* To be done *
Copy out, word for word, the lines from the one containing "Page size: 1754x1239." through the one containing "text_box Thank you", both included.

* Source records *
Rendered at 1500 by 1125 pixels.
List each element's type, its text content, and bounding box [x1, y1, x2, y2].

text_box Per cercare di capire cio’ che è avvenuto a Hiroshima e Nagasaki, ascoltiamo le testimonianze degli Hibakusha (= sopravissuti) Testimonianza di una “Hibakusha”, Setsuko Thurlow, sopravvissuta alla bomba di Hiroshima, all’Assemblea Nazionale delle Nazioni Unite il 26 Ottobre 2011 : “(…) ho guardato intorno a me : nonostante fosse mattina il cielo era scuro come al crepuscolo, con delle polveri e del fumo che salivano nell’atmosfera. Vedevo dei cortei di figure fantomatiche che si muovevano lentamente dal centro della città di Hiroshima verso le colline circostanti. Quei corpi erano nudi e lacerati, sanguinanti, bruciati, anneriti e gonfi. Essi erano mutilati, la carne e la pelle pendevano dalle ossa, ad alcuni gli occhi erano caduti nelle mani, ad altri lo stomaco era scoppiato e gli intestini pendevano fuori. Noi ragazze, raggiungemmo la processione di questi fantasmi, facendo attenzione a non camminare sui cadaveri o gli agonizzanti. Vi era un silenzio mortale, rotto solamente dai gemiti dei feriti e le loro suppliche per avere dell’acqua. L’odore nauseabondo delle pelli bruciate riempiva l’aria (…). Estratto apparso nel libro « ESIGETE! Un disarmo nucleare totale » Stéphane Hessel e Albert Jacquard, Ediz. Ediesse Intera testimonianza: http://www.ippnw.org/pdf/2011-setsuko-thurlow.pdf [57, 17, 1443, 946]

* * *

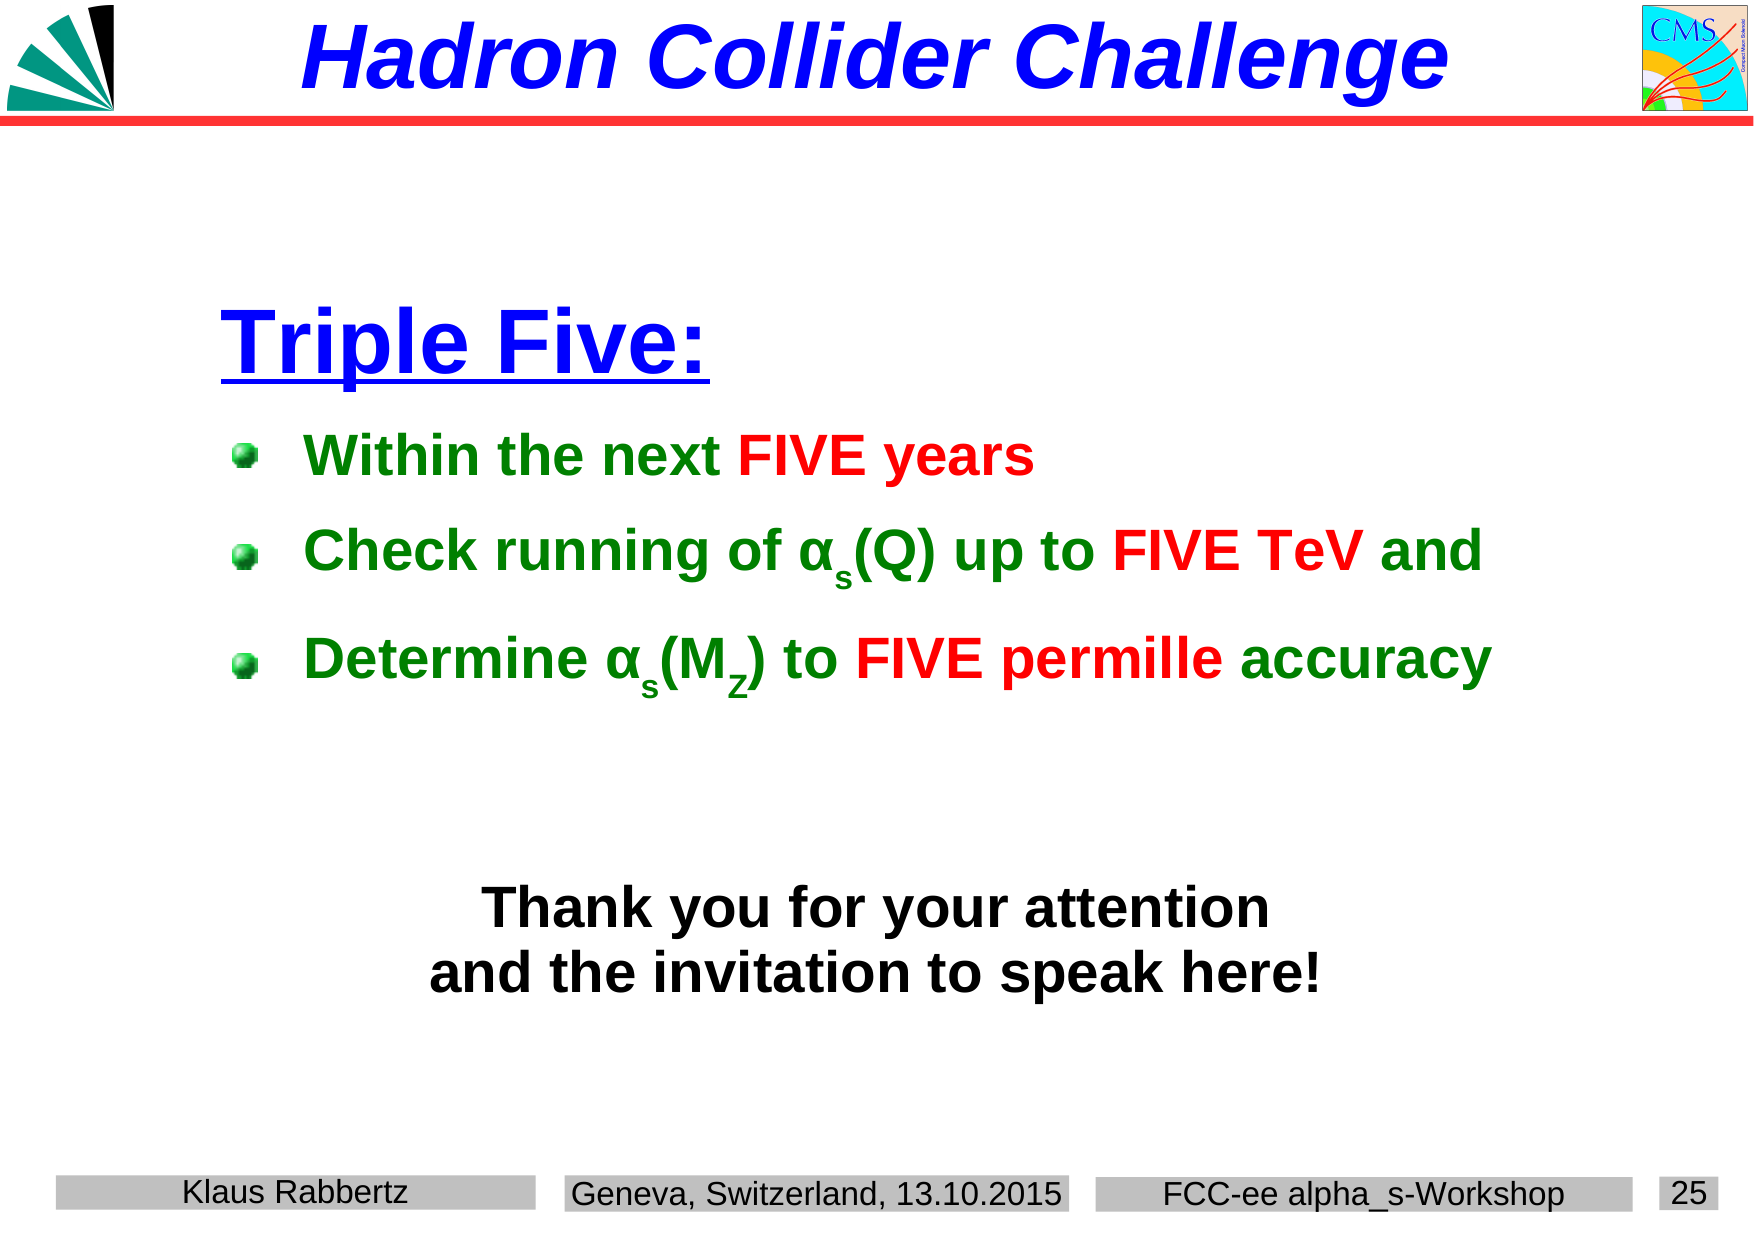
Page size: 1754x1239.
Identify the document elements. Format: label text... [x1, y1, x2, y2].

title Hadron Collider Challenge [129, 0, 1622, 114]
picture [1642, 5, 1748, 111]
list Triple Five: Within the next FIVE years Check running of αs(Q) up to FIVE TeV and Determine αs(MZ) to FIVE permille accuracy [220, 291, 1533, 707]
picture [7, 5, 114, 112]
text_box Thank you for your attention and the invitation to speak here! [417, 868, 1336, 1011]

* Written reply *
Page size: 1754x1239.
Identify the document elements. Format: label text... [x1, y1, x2, y2].

title Hadron Collider Challenge [129, 0, 1622, 114]
picture [1642, 5, 1748, 111]
list Triple Five: Within the next FIVE years Check running of αs(Q) up to FIVE TeV and Determine αs(MZ) to FIVE permille accuracy [220, 291, 1533, 707]
picture [7, 5, 114, 112]
text_box Thank you for your attention and the invitation to speak here! [417, 868, 1336, 1011]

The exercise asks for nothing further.